Hello Top shelf. You write well: A Laid back, unpretentious tone. I think your choice of a nickname though might invite criticism of pics you post of anything less then perfect. I think we all hope to grow top shelf bud, myself included. When I chose a nick I went with something less pretentious then what I originally wanted...MyBudDropsPanties

I think vhawk works for me


----------



## Bbcchance (Feb 16, 2016)

vhawk said:


> Hello Top shelf. You write well: A Laid back, unpretentious tone. I think your choice of a nickname though might invite criticism of pics you post of anything less then perfect.

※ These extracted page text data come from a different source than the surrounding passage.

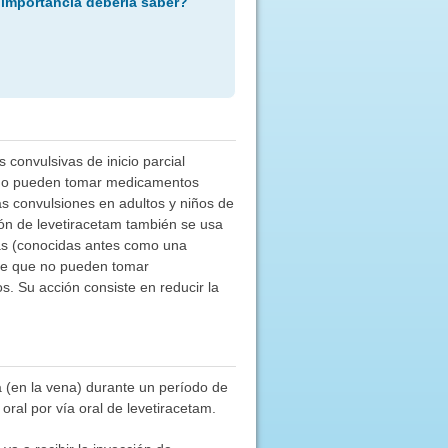
 importancia debería saber?
 convulsivas de inicio parcial
e no pueden tomar medicamentos
s convulsiones en adultos y niños de
ón de levetiracetam también se usa
ias (conocidas antes como una
nte que no pueden tomar
. Su acción consiste en reducir la
a (en la vena) durante un período de
ral por vía oral de levetiracetam.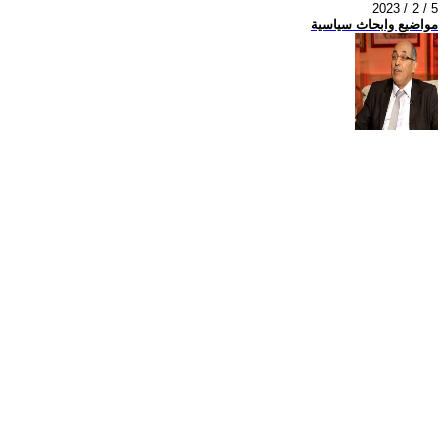
2023 / 2 / 5
مواضيع وابحاث سياسية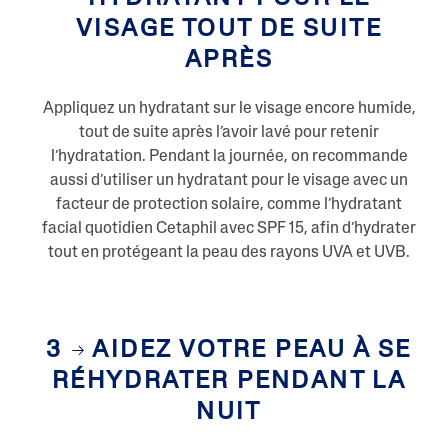
VISAGE TOUT DE SUITE
APRÈS
Appliquez un hydratant sur le visage encore humide,
tout de suite après l’avoir lavé pour retenir
l’hydratation. Pendant la journée, on recommande
aussi d’utiliser un hydratant pour le visage avec un
facteur de protection solaire, comme l’hydratant
facial quotidien Cetaphil avec SPF 15, afin d’hydrater
tout en protégeant la peau des rayons UVA et UVB.
3
AIDEZ VOTRE PEAU À SE
RÉHYDRATER PENDANT LA
NUIT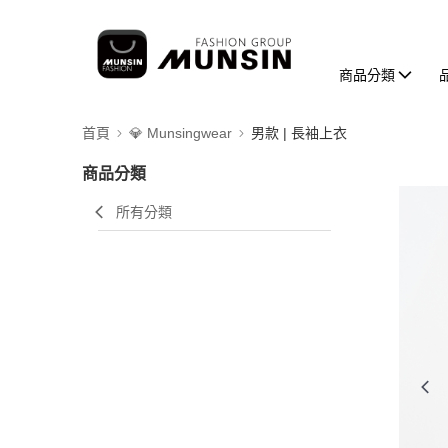
商品分類
首頁
💎 Munsingwear
男款 | 長袖上衣
商品分類
所有分類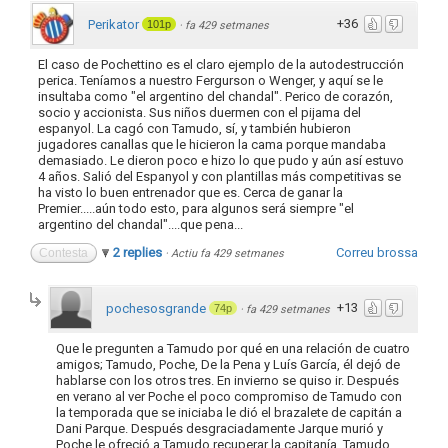
+36
Perikator
101p
·
fa 429 setmanes
El caso de Pochettino es el claro ejemplo de la autodestrucción
perica. Teníamos a nuestro Fergurson o Wenger, y aquí se le
insultaba como "el argentino del chandal". Perico de corazón,
socio y accionista. Sus niños duermen con el pijama del
espanyol. La cagó con Tamudo, sí, y también hubieron
jugadores canallas que le hicieron la cama porque mandaba
demasiado. Le dieron poco e hizo lo que pudo y aún así estuvo
4 años. Salió del Espanyol y con plantillas más competitivas se
ha visto lo buen entrenador que es. Cerca de ganar la
Premier.....aún todo esto, para algunos será siempre "el
argentino del chandal"....que pena...
2 replies
Correu brossa
Contesta
·
Actiu fa 429 setmanes
+13
pochesosgrande
74p
·
fa 429 setmanes
Que le pregunten a Tamudo por qué en una relación de cuatro
amigos; Tamudo, Poche, De la Pena y Luís García, él dejó de
hablarse con los otros tres. En invierno se quiso ir. Después
en verano al ver Poche el poco compromiso de Tamudo con
la temporada que se iniciaba le dió el brazalete de capitán a
Dani Parque. Después desgraciadamente Jarque murió y
Poche le ofreció a Tamudo recuperar la capitanía. Tamudo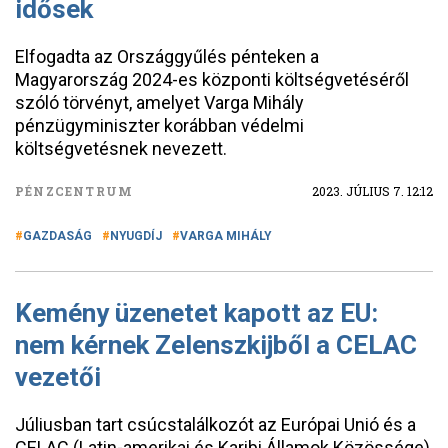
idősek
Elfogadta az Országgyűlés pénteken a
Magyarország 2024-es központi költségvetéséről
szóló törvényt, amelyet Varga Mihály
pénzügyminiszter korábban védelmi
költségvetésnek nevezett.
PÉNZCENTRUM
2023. JÚLIUS 7. 12:12
GAZDASÁG
NYUGDÍJ
VARGA MIHÁLY
Kemény üzenetet kapott az EU:
nem kérnek Zelenszkijből a CELAC
vezetői
Júliusban tart csúcstalálkozót az Európai Unió és a
CELAC (Latin-amerikai és Karibi Államok Közössége)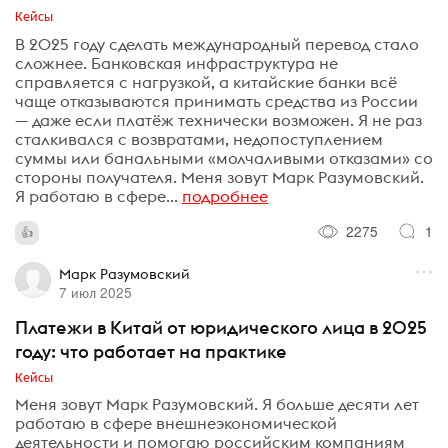
Кейсы
В 2025 году сделать международный перевод стало
сложнее. Банковская инфраструктура не
справляется с нагрузкой, а китайские банки всё
чаще отказываются принимать средства из России
— даже если платёж технически возможен. Я не раз
сталкивался с возвратами, недопоступлением
суммы или банальными «молчаливыми отказами» со
стороны получателя. Меня зовут Марк Разумовский.
Я работаю в сфере...
подробнее
2275
1
Марк Разумовский
7 июл 2025
Платежи в Китай от юридического лица в 2025
году: что работает на практике
Кейсы
Меня зовут Марк Разумовский. Я больше десяти лет
работаю в сфере внешнеэкономической
деятельности и помогаю российским компаниям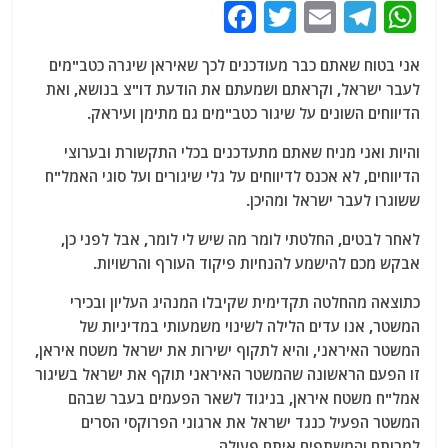
F
T
E
T
W
a
w
m
el
h
אני בטוח שאתם כבר מעודכנים לכך שאיראן שיגרה כטב"מים
c
itt
ai
e
at
לעבר ישראל, וקראתם ושמעתם את הודעת דו"צ בנושא, ואת
e
er
l
g
s
הדיווחים השונים על שיגור כטב"מים גם מתימן ועיראק.
b
ra
A
והיות ואני מניח שאתם מתעדכנים בכלי התקשורת ובערוצי
o
m
p
הדיווחים, לא אכנס לדיווחים על גלי שיגורים ועל סוגי האמל"ח
o
p
ששוגרו לעבר ישראל ומהיכן.
k
לאחר לבטים, החלטתי לומר מה שיש לי לומר, אבל לפני כן,
אבקש מכם להישמע להנחיות פיקוד העורף והרשויות.
כתוצאה מהחלטה תקדימית שקיבלו המנהיג העליון ובכירי
המשטר, אנו עדים הלילה לשינוי משמעותי במדיניות של
המשטר האיראני, והיא לתקוף ישירות את ישראל משטח איראן,
זו הפעם הראשונה שהמשטר האיראני תוקף את ישראל בשיגור
אמל"ח משטח איראן, בניגוד לשאר הפעמים בעבר שבהם
המשטר הפעיל כנגד ישראל את ארגוני הפרוקסי הסרים
למרותם והמשתפים איתם פעולה.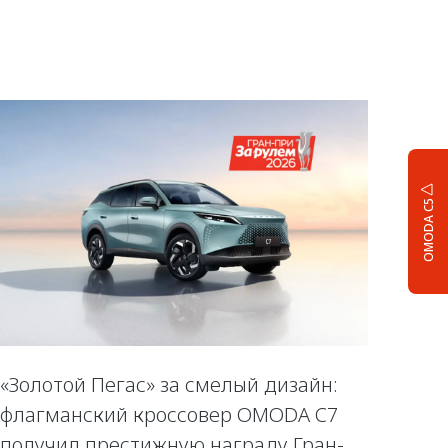
OMODA C5
«Золотой Пегас» за смелый дизайн:
флагманский кроссовер OMODA C7
получил престижную награду Гран-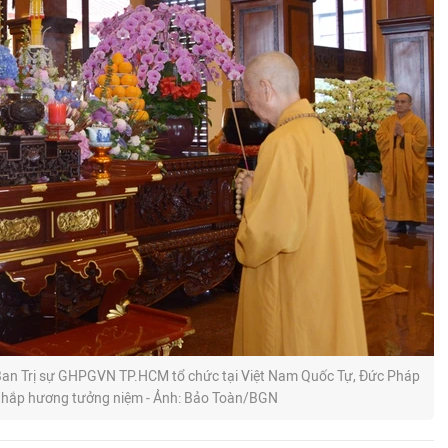
do Ban Trị sự GHPGVN TP.HCM tổ chức tại Việt Nam Quốc Tự, Đức Pháp
hắp hương tưởng niệm - Ảnh: Bảo Toàn/BGN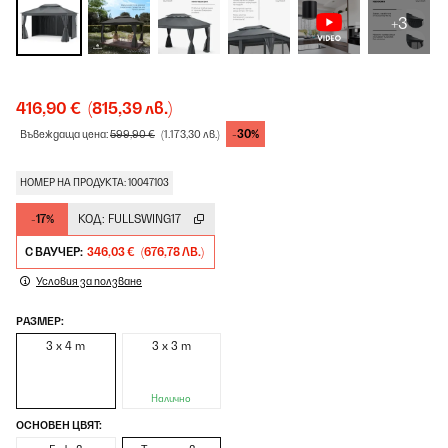
+3
416,90 €
(815,39 лв.)
-30%
Въвеждаща цена:
599,90 €
(1.173,30 лв.)
НОМЕР НА ПРОДУКТА: 10047103
-17%
КОД:
FULLSWING17
С ВАУЧЕР:
346,03 €
(676,78 ЛВ.)
Условия за ползване
РАЗМЕР:
3 x 4 m
3 x 3 m
Налично
ОСНОВЕН ЦВЯТ: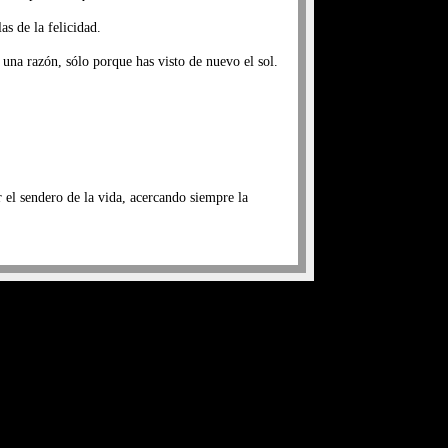
as de la felicidad.
 una razón, sólo porque has visto de nuevo el sol.
 el sendero de la vida, acercando siempre la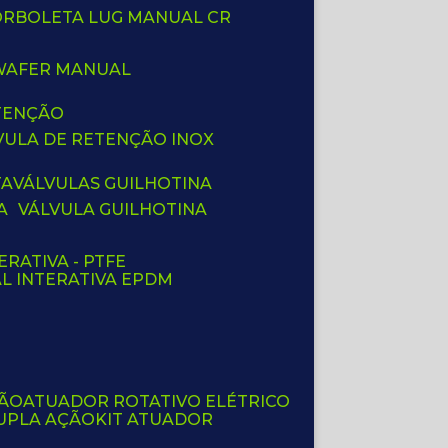
BORBOLETA LUG MANUAL CR
 WAFER MANUAL
ETENÇÃO
LVULA DE RETENÇÃO INOX
TA
VÁLVULAS GUILHOTINA
A
VÁLVULA GUILHOTINA
ERATIVA - PTFE
AL INTERATIVA EPDM
ÇÃO
ATUADOR ROTATIVO ELÉTRICO
UPLA AÇÃO
KIT ATUADOR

I think we all hope to grow top shelf bud, myself included. When I chose a nick I went with something less pretentious then what I originally wanted...MyBudDropsPanties
> 
> I think vhawk works for me


I was gonna go with igrowsnicklefritz but thought longer term lol


----------



## Topshelfgrower (Feb 16, 2016)

Cheers vhawk Haters be damned it's all about getting ordinary Home Growers in the spotlight for a change. Too many corporate shills that are reading from scripts and posing as the industry starts to get taken over. How many people grow their own fruit and veg these days? We can't allow Weed to go down this road so we growers got to get our message out.
If something is not up to scratch then I won't hide it but so far I have been really impressed by the Growers I have met and there will be plenty of Buds that are undoubtedly Top Shelf quality for all to see. Keep an eye on the forum this evening when I post some picks of some lovely locally grown spanish buds.


----------